> AIM OF THE EXERCISE: For this exercise, copy exactly the lines below from the one with "pinky mcp: (170, 134)" through the one with "thumb tip: (48, 175)" and leave out the pictures.

++++++++++++++++++++

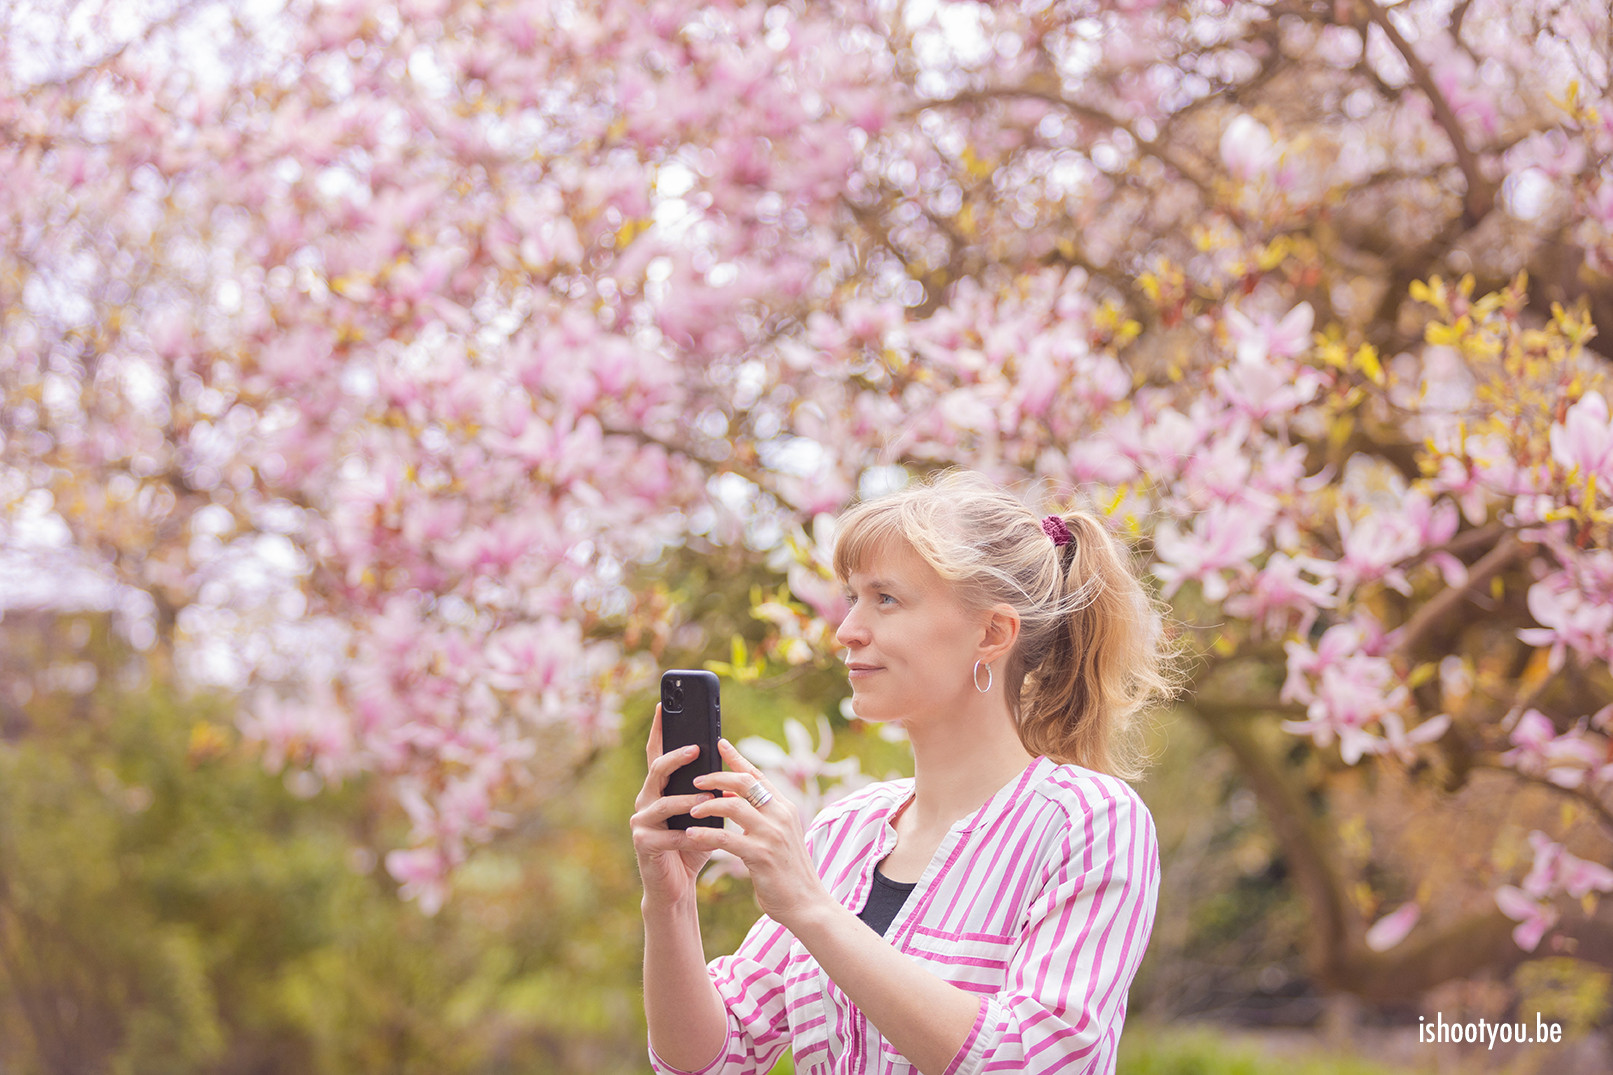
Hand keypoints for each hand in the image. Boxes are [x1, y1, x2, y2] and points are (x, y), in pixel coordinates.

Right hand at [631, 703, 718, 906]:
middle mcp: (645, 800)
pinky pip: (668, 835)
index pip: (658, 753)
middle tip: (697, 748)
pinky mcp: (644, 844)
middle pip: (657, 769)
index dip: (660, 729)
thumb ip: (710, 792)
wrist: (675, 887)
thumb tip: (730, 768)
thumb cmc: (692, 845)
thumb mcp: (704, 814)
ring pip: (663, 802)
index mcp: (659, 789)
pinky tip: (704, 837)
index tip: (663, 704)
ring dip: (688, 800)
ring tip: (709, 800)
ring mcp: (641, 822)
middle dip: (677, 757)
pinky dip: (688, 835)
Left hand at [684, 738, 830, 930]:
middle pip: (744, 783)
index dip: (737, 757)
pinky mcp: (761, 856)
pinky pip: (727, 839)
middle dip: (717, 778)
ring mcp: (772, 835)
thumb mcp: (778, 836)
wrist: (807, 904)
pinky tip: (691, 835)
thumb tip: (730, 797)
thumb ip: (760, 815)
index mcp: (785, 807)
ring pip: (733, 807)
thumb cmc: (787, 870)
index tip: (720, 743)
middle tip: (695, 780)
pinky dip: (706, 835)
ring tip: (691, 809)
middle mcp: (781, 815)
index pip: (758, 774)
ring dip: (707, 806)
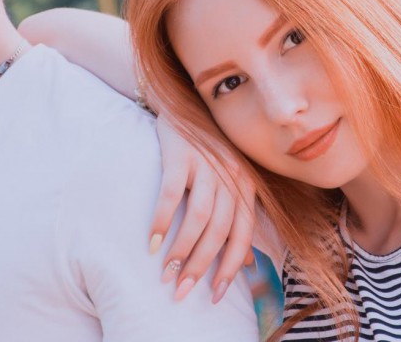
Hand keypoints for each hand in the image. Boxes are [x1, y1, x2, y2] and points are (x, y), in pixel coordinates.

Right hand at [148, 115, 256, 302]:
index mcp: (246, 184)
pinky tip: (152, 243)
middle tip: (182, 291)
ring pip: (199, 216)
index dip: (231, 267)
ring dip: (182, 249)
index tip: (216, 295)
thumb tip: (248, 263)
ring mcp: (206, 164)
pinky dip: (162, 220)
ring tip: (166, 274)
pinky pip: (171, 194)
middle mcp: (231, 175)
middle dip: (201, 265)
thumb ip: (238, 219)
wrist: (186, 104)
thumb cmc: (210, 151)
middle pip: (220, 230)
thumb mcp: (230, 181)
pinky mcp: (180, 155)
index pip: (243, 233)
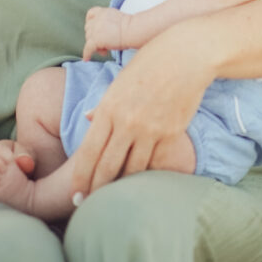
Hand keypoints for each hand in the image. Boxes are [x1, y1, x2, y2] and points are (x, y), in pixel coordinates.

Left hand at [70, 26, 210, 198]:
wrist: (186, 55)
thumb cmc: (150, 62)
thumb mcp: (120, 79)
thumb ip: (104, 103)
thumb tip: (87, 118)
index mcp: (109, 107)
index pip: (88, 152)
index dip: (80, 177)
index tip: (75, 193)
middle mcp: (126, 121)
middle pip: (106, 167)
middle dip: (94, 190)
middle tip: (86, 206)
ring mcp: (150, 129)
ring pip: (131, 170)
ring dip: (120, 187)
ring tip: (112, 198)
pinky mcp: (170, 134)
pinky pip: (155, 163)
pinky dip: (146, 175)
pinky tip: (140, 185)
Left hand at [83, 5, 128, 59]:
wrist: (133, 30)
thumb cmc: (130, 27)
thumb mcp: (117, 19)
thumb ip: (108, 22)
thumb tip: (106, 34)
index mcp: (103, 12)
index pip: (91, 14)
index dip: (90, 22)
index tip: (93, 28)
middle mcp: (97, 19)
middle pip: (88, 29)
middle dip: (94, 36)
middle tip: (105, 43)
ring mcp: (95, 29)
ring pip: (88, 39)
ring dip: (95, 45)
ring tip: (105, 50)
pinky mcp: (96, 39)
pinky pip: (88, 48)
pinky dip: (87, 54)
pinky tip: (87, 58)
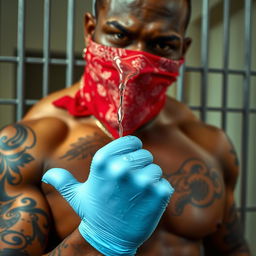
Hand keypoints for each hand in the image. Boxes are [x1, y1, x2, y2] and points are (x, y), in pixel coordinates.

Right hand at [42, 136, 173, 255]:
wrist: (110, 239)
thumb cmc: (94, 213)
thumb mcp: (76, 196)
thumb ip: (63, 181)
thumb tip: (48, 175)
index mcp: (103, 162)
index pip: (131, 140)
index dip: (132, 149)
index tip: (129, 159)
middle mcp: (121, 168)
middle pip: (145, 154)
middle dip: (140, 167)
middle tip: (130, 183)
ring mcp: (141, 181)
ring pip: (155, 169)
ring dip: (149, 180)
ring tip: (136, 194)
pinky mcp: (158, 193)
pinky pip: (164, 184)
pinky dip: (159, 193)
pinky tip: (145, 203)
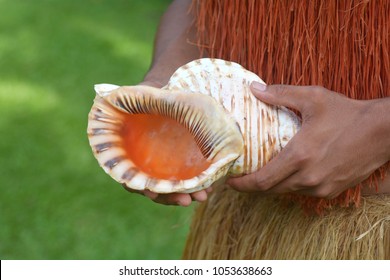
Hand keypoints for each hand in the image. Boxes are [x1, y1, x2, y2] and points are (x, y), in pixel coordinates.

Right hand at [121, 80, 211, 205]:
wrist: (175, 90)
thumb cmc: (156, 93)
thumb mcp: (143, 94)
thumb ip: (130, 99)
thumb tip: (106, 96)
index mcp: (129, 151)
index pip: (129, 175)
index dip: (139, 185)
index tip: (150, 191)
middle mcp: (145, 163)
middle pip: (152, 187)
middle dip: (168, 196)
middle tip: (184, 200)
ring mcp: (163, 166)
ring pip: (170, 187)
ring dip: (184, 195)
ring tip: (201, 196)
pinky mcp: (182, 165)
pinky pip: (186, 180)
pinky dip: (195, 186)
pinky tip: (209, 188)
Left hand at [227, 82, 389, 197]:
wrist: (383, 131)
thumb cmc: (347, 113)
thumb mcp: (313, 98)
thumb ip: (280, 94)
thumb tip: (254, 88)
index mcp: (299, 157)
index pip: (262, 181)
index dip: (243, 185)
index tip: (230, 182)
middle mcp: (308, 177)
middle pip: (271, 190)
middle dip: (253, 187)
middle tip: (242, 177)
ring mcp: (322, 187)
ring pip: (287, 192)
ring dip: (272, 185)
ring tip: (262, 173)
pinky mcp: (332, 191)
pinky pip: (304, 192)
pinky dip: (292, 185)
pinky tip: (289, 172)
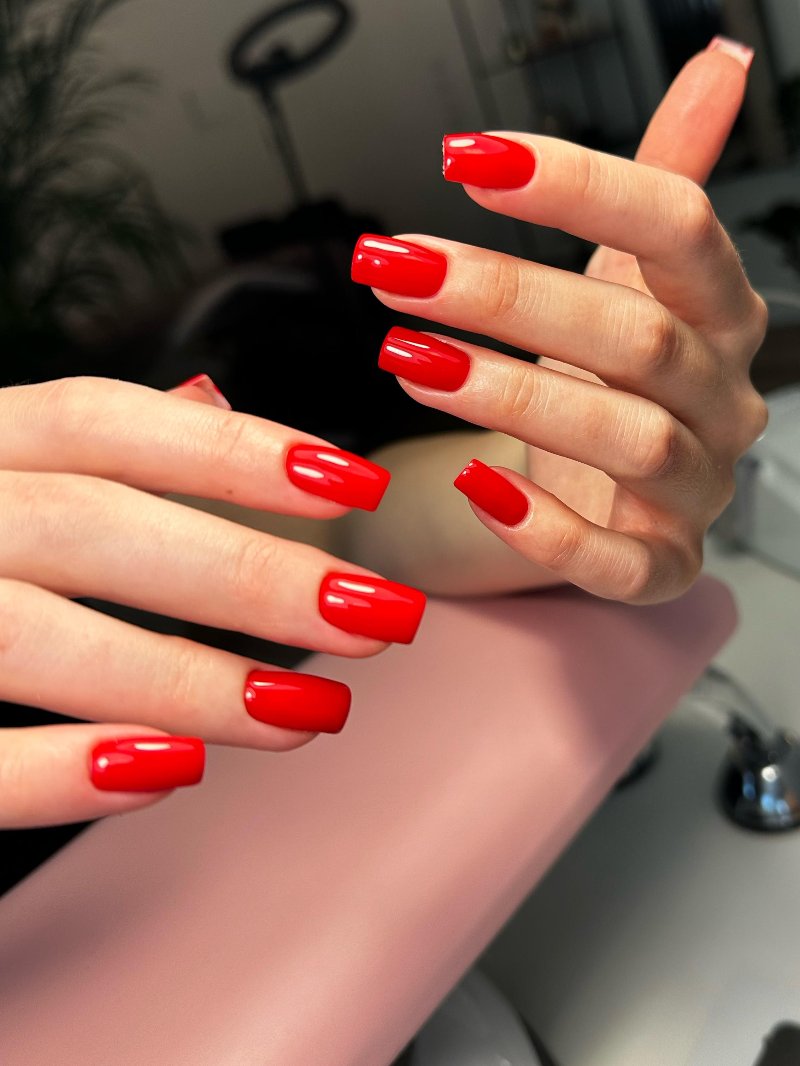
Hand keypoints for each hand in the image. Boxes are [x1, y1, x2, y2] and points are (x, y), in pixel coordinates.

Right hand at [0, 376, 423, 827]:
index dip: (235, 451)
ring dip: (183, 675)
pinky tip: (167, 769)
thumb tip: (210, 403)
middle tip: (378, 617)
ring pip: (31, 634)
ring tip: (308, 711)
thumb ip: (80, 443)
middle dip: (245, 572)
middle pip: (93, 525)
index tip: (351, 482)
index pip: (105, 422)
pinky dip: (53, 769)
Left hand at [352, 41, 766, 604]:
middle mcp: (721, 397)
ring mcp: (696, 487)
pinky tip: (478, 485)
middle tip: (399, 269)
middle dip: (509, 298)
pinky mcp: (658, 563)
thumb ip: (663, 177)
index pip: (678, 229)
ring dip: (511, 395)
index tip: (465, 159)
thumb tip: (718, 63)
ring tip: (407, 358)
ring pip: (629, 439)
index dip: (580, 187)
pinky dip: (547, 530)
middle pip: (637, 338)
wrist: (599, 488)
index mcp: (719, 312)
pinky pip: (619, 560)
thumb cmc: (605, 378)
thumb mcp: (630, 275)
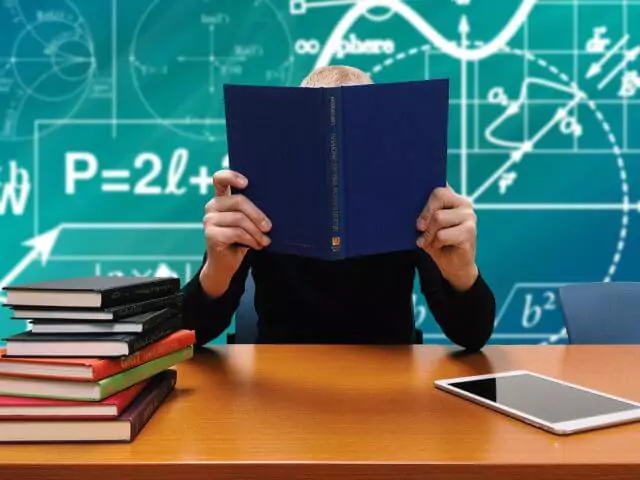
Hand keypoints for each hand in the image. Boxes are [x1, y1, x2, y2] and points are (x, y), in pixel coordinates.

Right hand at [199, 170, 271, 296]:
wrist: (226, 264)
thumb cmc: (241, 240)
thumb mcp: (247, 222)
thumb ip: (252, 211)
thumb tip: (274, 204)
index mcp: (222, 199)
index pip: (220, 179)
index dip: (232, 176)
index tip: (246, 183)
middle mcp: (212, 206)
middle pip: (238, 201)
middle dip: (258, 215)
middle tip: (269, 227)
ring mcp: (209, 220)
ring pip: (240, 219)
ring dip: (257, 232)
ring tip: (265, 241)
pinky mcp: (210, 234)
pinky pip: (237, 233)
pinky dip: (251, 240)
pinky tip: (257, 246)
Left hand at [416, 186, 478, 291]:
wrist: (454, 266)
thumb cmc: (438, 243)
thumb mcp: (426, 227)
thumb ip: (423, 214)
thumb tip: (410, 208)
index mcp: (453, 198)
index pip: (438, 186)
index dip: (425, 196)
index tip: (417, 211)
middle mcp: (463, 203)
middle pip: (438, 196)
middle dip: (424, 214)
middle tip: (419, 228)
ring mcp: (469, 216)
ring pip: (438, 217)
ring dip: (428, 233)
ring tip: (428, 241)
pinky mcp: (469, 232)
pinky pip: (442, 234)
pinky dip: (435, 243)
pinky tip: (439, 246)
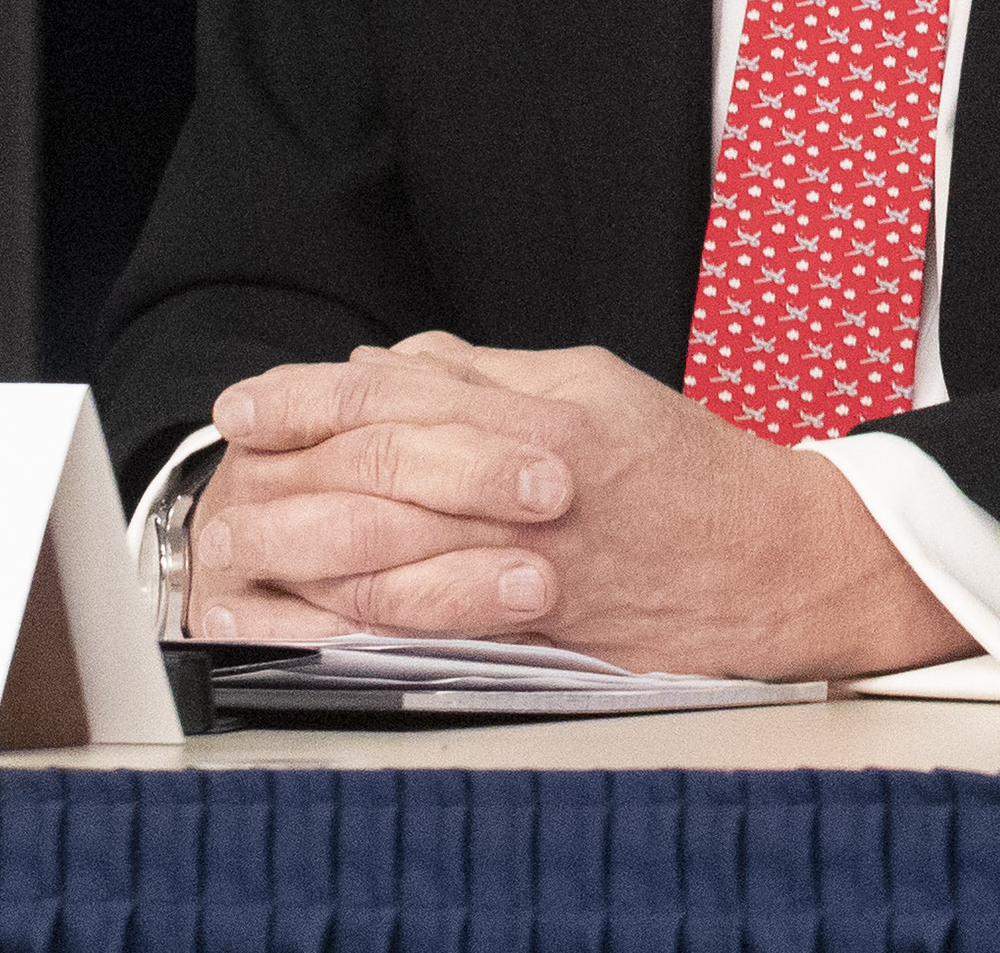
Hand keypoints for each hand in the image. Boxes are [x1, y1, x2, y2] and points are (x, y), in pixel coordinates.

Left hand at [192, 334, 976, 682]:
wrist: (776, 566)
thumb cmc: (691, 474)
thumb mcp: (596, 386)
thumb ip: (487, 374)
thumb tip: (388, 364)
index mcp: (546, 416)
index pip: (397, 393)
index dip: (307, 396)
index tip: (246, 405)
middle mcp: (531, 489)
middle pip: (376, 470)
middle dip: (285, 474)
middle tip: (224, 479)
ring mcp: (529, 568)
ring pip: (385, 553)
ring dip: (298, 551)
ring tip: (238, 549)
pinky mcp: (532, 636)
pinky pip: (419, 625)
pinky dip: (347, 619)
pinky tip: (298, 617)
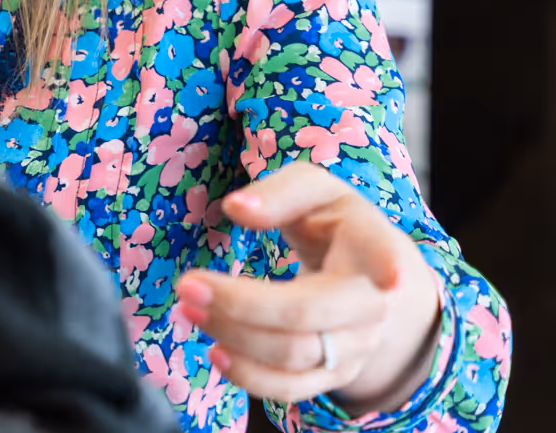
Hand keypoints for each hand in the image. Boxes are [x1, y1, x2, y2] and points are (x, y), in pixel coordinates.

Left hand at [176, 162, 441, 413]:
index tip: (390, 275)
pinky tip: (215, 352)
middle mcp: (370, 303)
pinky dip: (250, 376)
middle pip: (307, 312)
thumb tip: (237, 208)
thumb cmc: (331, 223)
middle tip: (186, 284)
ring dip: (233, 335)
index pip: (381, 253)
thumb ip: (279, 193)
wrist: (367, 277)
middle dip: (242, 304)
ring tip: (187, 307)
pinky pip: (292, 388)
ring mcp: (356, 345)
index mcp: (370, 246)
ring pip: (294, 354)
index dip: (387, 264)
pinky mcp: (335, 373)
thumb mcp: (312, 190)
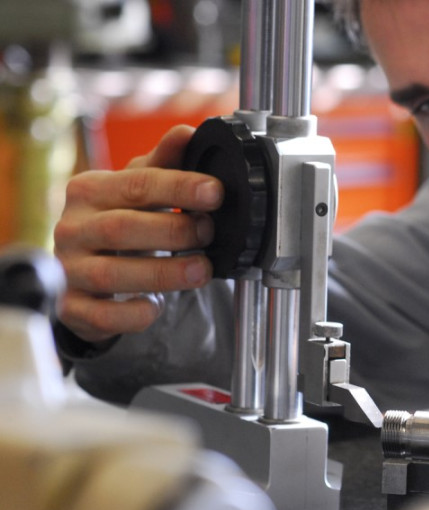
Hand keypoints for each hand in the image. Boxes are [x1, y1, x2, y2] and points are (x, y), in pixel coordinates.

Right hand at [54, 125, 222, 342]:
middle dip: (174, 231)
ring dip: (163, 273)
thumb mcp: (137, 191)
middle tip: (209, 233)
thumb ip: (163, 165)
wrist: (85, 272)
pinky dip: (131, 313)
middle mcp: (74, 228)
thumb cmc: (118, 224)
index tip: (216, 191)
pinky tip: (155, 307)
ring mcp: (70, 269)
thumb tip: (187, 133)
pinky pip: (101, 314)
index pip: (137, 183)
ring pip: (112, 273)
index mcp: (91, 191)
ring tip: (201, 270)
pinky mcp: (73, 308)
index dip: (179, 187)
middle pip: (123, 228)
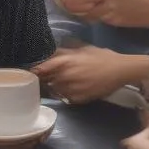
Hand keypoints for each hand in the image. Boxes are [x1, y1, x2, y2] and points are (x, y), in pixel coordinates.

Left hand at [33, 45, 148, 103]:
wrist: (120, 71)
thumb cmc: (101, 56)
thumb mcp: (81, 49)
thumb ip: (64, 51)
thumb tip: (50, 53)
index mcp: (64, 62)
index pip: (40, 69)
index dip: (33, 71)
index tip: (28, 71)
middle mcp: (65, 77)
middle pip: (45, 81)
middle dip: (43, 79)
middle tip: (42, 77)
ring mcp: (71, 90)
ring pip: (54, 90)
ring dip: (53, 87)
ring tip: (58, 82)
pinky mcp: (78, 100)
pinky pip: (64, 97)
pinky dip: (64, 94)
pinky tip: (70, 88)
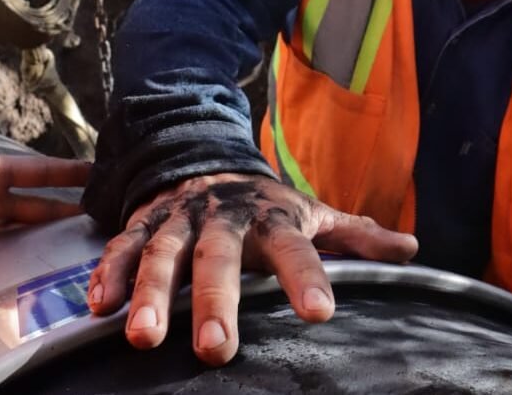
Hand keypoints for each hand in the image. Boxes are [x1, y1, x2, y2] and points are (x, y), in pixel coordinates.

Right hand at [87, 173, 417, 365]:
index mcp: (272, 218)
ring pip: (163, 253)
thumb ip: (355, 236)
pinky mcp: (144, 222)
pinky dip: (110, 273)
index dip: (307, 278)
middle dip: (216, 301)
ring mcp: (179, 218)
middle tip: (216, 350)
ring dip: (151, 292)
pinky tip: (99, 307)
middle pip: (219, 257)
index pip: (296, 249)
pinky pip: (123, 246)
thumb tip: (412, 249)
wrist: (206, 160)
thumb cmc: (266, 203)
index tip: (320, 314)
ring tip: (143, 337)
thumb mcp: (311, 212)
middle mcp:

++++++++++++++++++++

> PROBLEM SOLUTION:
pinky mcp: (170, 134)
pinky pip: (155, 163)
pinky dip: (146, 175)
pinky tip: (140, 185)
Left hand at [83, 5, 128, 59]:
wrist: (133, 30)
thumb cmc: (130, 27)
thumb mcp: (117, 19)
thumb ip: (108, 22)
thumb tip: (106, 34)
index mcp: (103, 12)
index pip: (91, 14)
index dip: (90, 22)
index tip: (93, 28)
middle mcp: (97, 19)
middle pip: (88, 29)
middle dip: (94, 36)
middle tip: (105, 43)
ring mcp: (95, 29)
ring pip: (88, 39)
ring dip: (95, 45)
ring tip: (105, 50)
pinky mcp: (96, 39)
pinky pip: (88, 48)
pinky dip: (87, 54)
pinky tip: (87, 58)
Hand keypoints for each hand in the image. Boxes are [x1, y1, x2, y2] and points are (x, y), in pixel coordinates.

Right hand at [42, 136, 173, 255]:
wrist: (110, 239)
thumb cmc: (94, 213)
thumb mcp: (76, 196)
thumb ip: (63, 181)
thumb tip: (48, 175)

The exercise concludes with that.